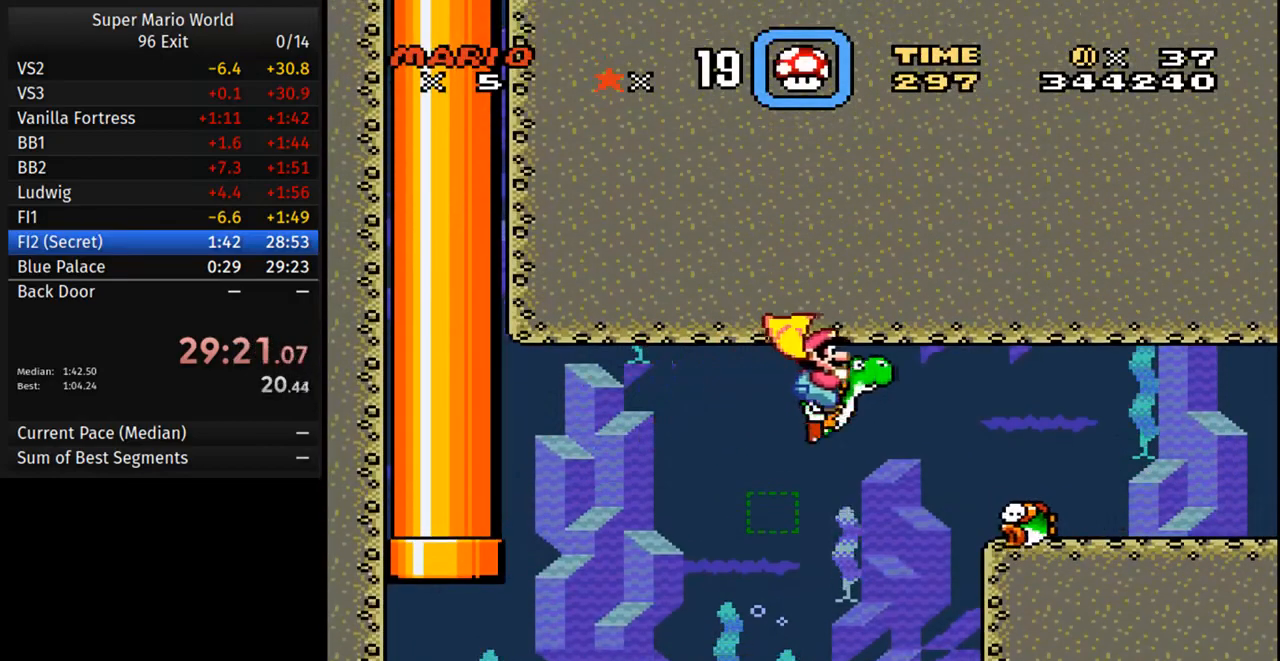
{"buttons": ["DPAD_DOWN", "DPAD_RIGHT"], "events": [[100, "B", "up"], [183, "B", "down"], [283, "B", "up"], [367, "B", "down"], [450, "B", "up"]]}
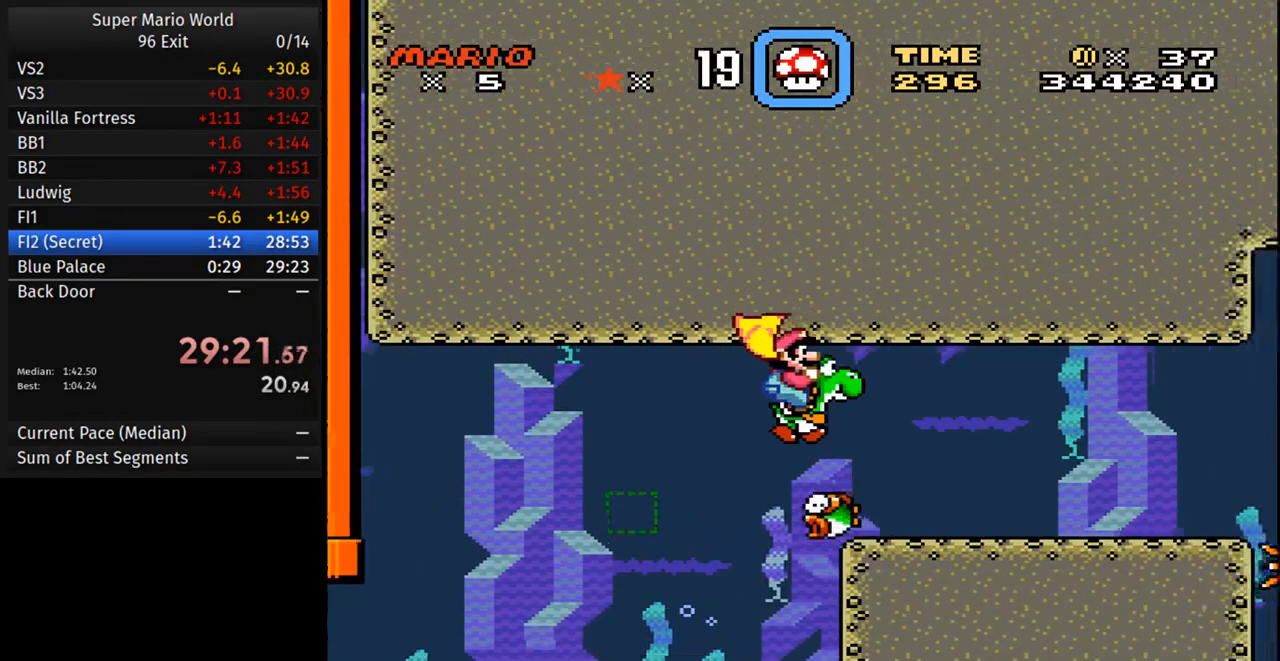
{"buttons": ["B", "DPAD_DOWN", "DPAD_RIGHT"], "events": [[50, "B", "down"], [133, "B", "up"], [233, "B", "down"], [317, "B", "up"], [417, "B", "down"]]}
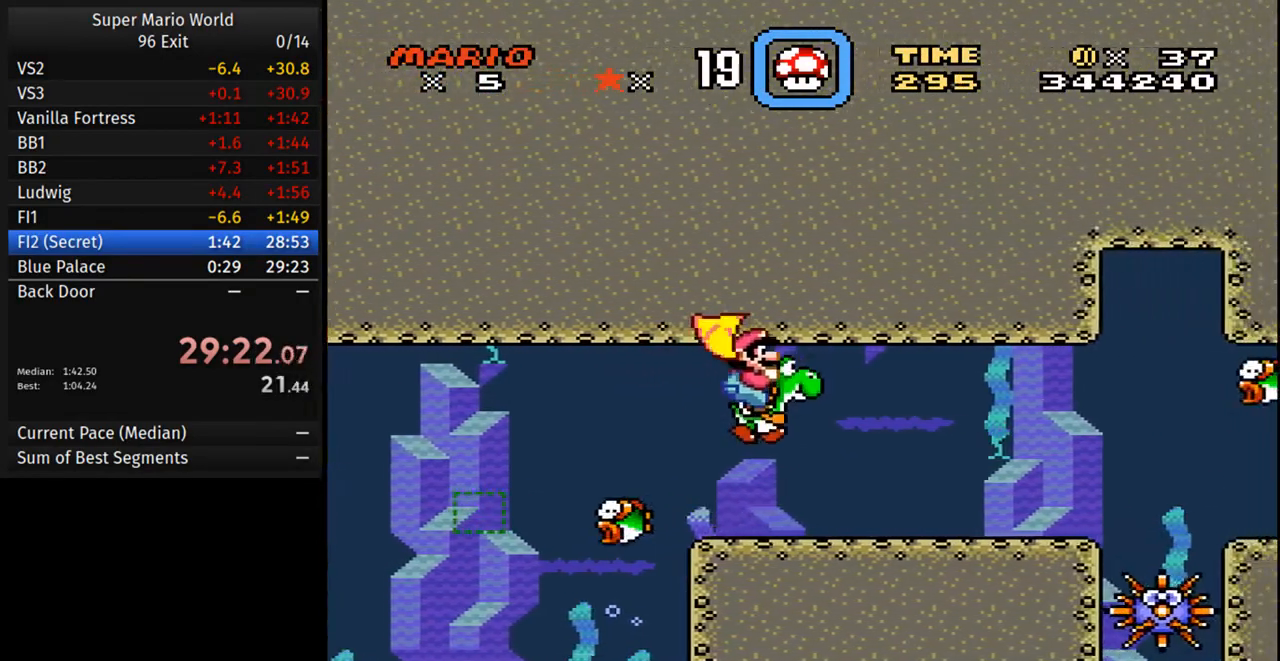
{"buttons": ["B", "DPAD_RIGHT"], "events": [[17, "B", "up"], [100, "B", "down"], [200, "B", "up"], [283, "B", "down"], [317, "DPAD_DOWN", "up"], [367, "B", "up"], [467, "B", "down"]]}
════════════════
Problem details | The images are to be left out; every line above should be set down exactly.

Result for this task |
{"buttons": ["DPAD_DOWN", "DPAD_RIGHT"], "events": [[100, "B", "up"], [183, "B", "down"], [283, "B", "up"], [367, "B", "down"], [450, "B", "up"]]}
{"buttons": ["B", "DPAD_DOWN", "DPAD_RIGHT"], "events": [[50, "B", "down"], [133, "B", "up"], [233, "B", "down"], [317, "B", "up"], [417, "B", "down"]]}
{"buttons": ["B", "DPAD_RIGHT"], "events": [[17, "B", "up"], [100, "B", "down"], [200, "B", "up"], [283, "B", "down"], [317, "DPAD_DOWN", "up"], [367, "B", "up"], [467, "B", "down"]]}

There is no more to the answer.